Due to noise, there is some error at position \(x\):
\begin{equation} e(x) = I(x - d) - J(x) \end{equation}
We sum the errors over some window \(W\) at position \(x\):
\begin{equation} E(x) = \sum_{x \in W} w(x) \left[ I(x-d) - J(x) \right]^2 \end{equation}
If \(E\) is small, then the patterns in \(I\) and \(J\) match well. We find the \(d\) that minimises \(E\). If we expand \(I(x-d)\) with Taylor expansion:
\begin{equation} I(x-dx, y-dy) = I(x,y) - dx I_x(x,y) - dy I_y (x,y) + \dots \end{equation}
Then,
\begin{equation}
J(x) = I(x - d) = I(x) - d^T g(x), g(x) = \begin{bmatrix}
I_x(x) \\\
I_y(x)
\end{bmatrix}
\end{equation}
Where g(x) is the intensity gradient. Substituting the above equation, and setting \(\frac{\partial E}{\partial d} = 0\):
\begin{equation} \frac{\partial E}{\partial d} = -2 \sum_{x \in W} w(x) \left[ I(x) - J(x) - d^T g(x) \right] g(x) \end{equation}
\begin{equation} \sum_{x \in W} w(x)\left[ I(x) - J(x) \right] g(x) = \sum_{x \in W} w(x) g(x) g^T(x) d \end{equation}
We denote this as:
\begin{equation} Z d = b \end{equation}
where
\begin{equation}
Z = \begin{bmatrix}
\sum_{x \in W} w I_x^2 & \sum_{x \in W} w I_x I_y \\\
\sum_{x \in W} wI_x I_y & \sum_{x \in W} w I_y^2
\end{bmatrix}, b = \begin{bmatrix}
\sum_{x \in W} w(I-J)I_x \\\
\sum_{x \in W} w(I-J)I_y
\end{bmatrix}
\end{equation}
With 2 unknowns and 2 equations, we can solve for \(d\).

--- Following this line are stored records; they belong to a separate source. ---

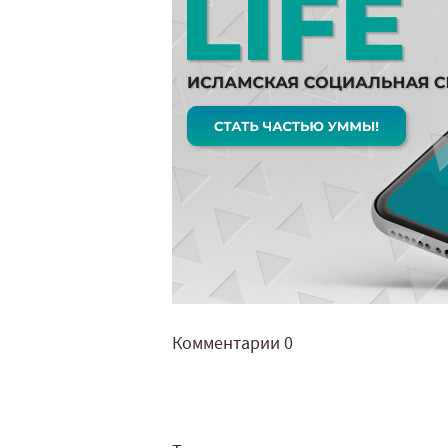
Комментарии
0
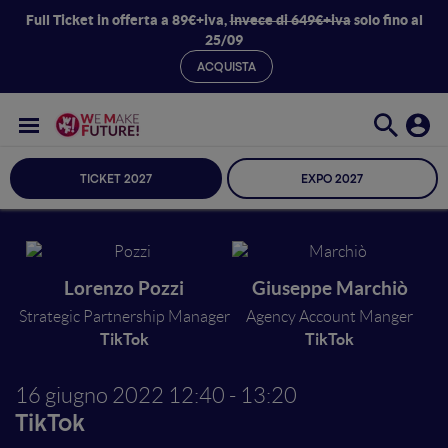
Full Ticket in offerta a 89€+iva,
invece di 649€+iva
solo fino al
25/09
ACQUISTA
TICKET 2027
EXPO 2027
Lorenzo Pozzi
Giuseppe Marchiò
Strategic Partnership Manager
Agency Account Manger
TikTok
TikTok
16 giugno 2022
12:40 - 13:20
TikTok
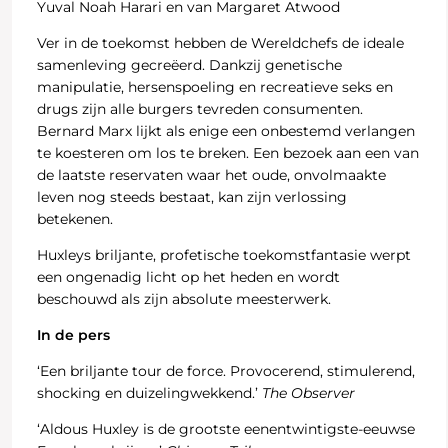
Yuval Noah Harari en van Margaret Atwood
Ver in de toekomst hebben de Wereldchefs de ideale
samenleving gecreëerd. Dankzij genetische
manipulatie, hersenspoeling en recreatieve seks en
drugs zijn alle burgers tevreden consumenten.
Bernard Marx lijkt als enige een onbestemd verlangen
te koesteren om los te breken. Een bezoek aan een van
de laatste reservaten waar het oude, onvolmaakte
leven nog steeds bestaat, kan zijn verlossing
betekenen.
Huxleys briljante, profetische toekomstfantasie werpt
een ongenadig licht op het heden en wordt
beschouwd als zijn absolute meesterwerk.
In de pers
‘Een briljante tour de force. Provocerend, stimulerend,
shocking en duizelingwekkend.’
The Observer
‘Aldous Huxley is de grootste eenentwintigste-eeuwse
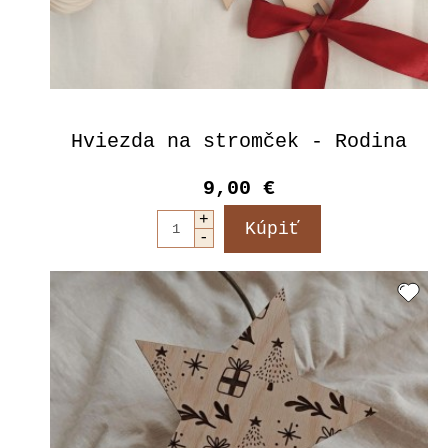
Hviezda na stromček - Rodina
9,00 €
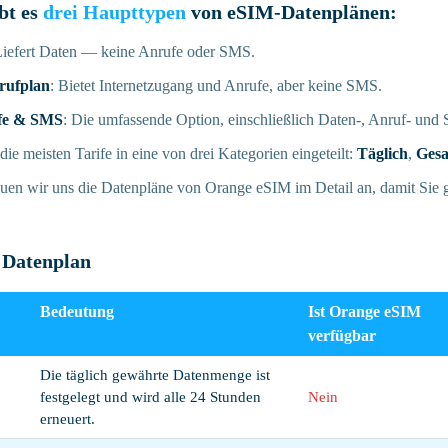
bt es
drei Haupttypen
von eSIM-Datenplänen:
Liefert Daten — keine Anrufe oder SMS.
rufplan
: Bietet Internetzugang und Anrufe, aber keine SMS.
fe & SMS
: Die umfassende Option, einschließlich Daten-, Anruf- und
ie meisten Tarife in eine von drei Kategorien eingeteilt:
Täglich
,
Ges
uen wir uns die Datenpläne von Orange eSIM im Detail an, damit Sie 
 Datenplan
Bedeutung
Ist Orange eSIM
verfügbar
Die täglich gewährte Datenmenge ist
festgelegt und wird alle 24 Stunden
Nein
erneuert.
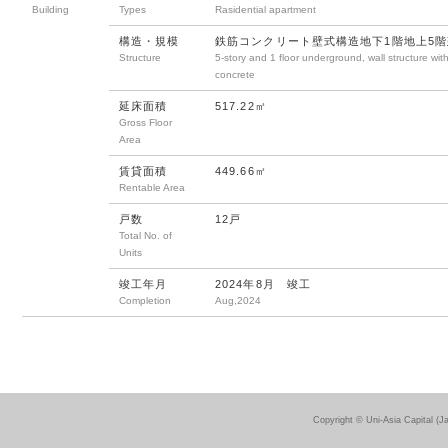
Building
Types
Rasidential apartment
構造・規模
鉄筋コンクリート壁式構造地下1階地上5階
Structure
5-story and 1 floor underground, wall structure wit
concrete
延床面積
517.22㎡
Gross Floor
Area
賃貸面積
449.66㎡
Rentable Area
戸数
12戸
Total No. of
Units
竣工年月
2024年8月 竣工
Completion
Aug,2024
Copyright © Uni-Asia Capital (J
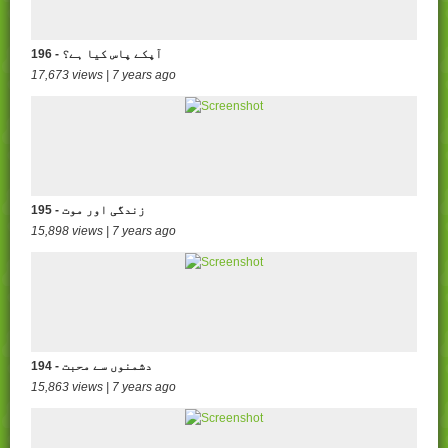
196 - آپکے پاس کیا ہے؟
17,673 views | 7 years ago
195 - زندگی اور موت
15,898 views | 7 years ago
194 - دشمنوں سے محبت
15,863 views | 7 years ago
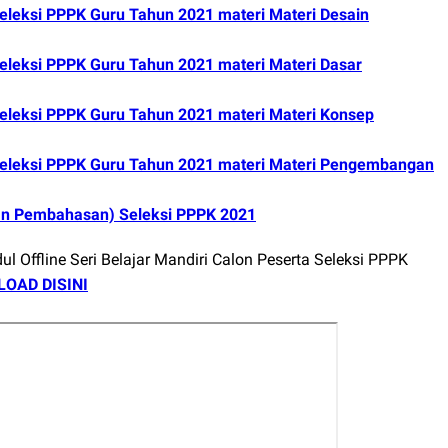
 Seleksi PPPK Guru Tahun 2021 materi Materi Desain
 Seleksi PPPK Guru Tahun 2021 materi Materi Dasar
 Seleksi PPPK Guru Tahun 2021 materi Materi Konsep
a Seleksi PPPK Guru Tahun 2021 materi Materi Pengembangan
 dan Pembahasan) Seleksi PPPK 2021
 Offline Seri Belajar Mandiri Calon Peserta Seleksi PPPK
OAD DISINI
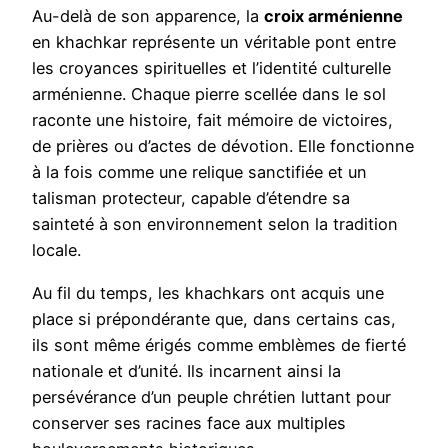
Au-delà de son apparence, la
croix arménienne
en khachkar représente un véritable pont entre
les croyances spirituelles et l’identité culturelle
arménienne. Chaque pierre scellée dans le sol
raconte une histoire, fait mémoire de victoires,
de prières ou d’actes de dévotion. Elle fonctionne
à la fois comme une relique sanctifiée et un
talisman protecteur, capable d’étendre sa
sainteté à son environnement selon la tradition
locale.
Au fil du temps, les khachkars ont acquis une
place si prépondérante que, dans certains cas,
ils sont même érigés comme emblèmes de fierté
nationale et d’unité. Ils incarnent ainsi la
persévérance d’un peuple chrétien luttant pour
conserver ses racines face aux multiples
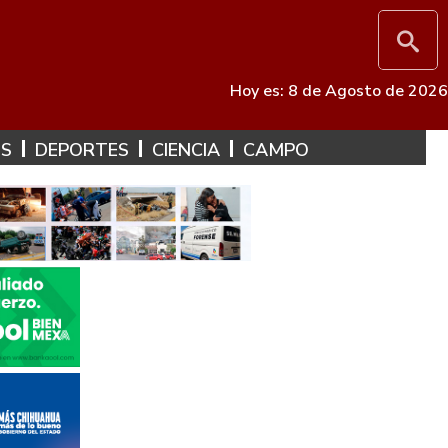
Hoy es: 8 de Agosto de 2026
ES
DEPORTES
CIENCIA
CAMPO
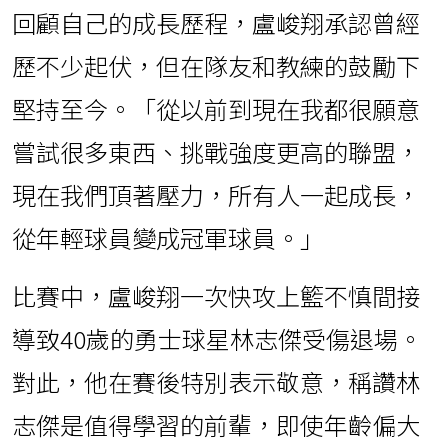
回顧自己的成長歷程，盧峻翔承認曾經
歷不少起伏，但在隊友和教練的鼓勵下
堅持至今。「從以前到現在我都很願意
嘗試很多東西、挑戰強度更高的聯盟，
現在我們頂著壓力，所有人一起成長，
從年輕球員變成冠軍球員。」
比賽中，盧峻翔一次快攻上籃不慎間接
導致40歲的勇士球星林志傑受傷退場。
對此，他在賽後特別表示敬意，稱讚林
志傑是值得學習的前輩，即使年齡偏大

Lucas-Kanade algorithm is often used with Harris/Tomasi’s corner detectors. First, corner detectors are applied to detect good features, then LK method is applied to compute \(d\) for each pixel. \(d\) is then accepted only for good features.
The math of LK tracker assumes \(d\) is small, and would only work for small displacements. To handle large displacements, the image is downsampled. Usually , the Gaussian filter is used to smoothen the image before scaling down.
Homography
https://docs.opencv.org/3.4.1/d9/dab/tutorial%5Fhomography.html
The planar homography relates the transformation between 2 planes, up to a scale factor:
\begin{equation}
s \begin{bmatrix}
x’ \\\
y’ \\\
1
\end{bmatrix} =
H \begin{bmatrix}
x \\\
y \\\
1
\end{bmatrix} =
\begin{bmatrix}
h_{11} & h_{12} & h_{13} \\\
h_{21} & h_{22} & h_{23} \\\
h_{31} & h_{32} & h_{33} \\\
\end{bmatrix}
\begin{bmatrix}
x \\\
y \\\
1
\end{bmatrix}
\end{equation}
The homography is a \(3 \times 3\) matrix with 8 degrees of freedom, as it is estimated up to a scale.
Homographies are used in:
- camera pose estimation
- panorama stitching
- perspective removal/correction
https://cseweb.ucsd.edu/classes/wi07/cse252a/homography%5Festimation/homography%5Festimation.pdf
Structure For Motion
In general, a single image cannot provide 3D information. From a set of images taken with varying camera positions, we can extract 3D information of the scene. This requires us to match (associate) features in one image with the same feature in another image.